_Document section_
Added encoding support to avoid faulty behaviour on Windows

valentin-petzold · Dec 3, 2015 · 24d9126 · 24d9126
1 parent 1e03bc1
commit 24d9126
Showing 3 changed files with 73 additions and 30 deletions.
diff --git a/pymzml/run.py b/pymzml/run.py
@@ -36,6 +36,7 @@
 import re
 import os
 import bisect
+import codecs
 
 from xml.etree import cElementTree
 
@@ -162,21 +163,52 @@ def __init__(
         self.OT = self.__init_obo_translator(extraAccessions)
         return
 
+    def __determine_file_encoding(self, path):
+        '''
+        Determines mzML XML encoding using the information in the
+        first line of the mzML. Otherwise falls back to utf-8.
+
+        '''
+        mzML_encoding = 'utf-8'
+        if os.path.exists( path ):
+            # we might have been initialized with a file-object
+            # then no questions about the encoding have to be addressed
+            # is not seekable neither ..

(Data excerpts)
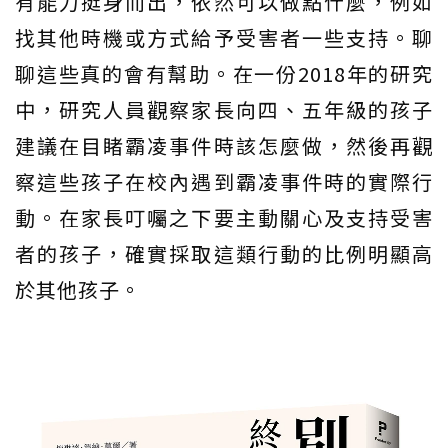
有能力挺身而出，依然可以做點什麼，例如
找其他時機或方式給予受害者一些支持。聊
聊這些真的會有幫助。在一份2018年的研究
中，研究人員觀察家長向四、五年級的孩子
建議在目睹霸凌事件時該怎麼做，然後再觀
察這些孩子在校內遇到霸凌事件時的實際行
動。在家長叮囑之下要主動關心及支持受害
者的孩子，確實採取這類行動的比例明顯高
於其他孩子。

_Required action 1_
Condense the docstring paragraph in the commit diff that begins "Determines mzML XML encoding," keeping its main facts.
_Required action 2_
Please reproduce the stretch of the commit diff from "from xml.etree import" through "back to utf-8." word for word.

_Task response 1_
Reads the mzML XML encoding from the file's first line and defaults to utf-8 when it can't.

_Task response 2_
from xml.etree import cElementTree
 
@@ -162,21 +163,52 @@ def __init__(
         self.OT = self.__init_obo_translator(extraAccessions)
         return
 
+    def __determine_file_encoding(self, path):
+        '''
+        Determines mzML XML encoding using the information in the
+        first line of the mzML. Otherwise falls back to utf-8.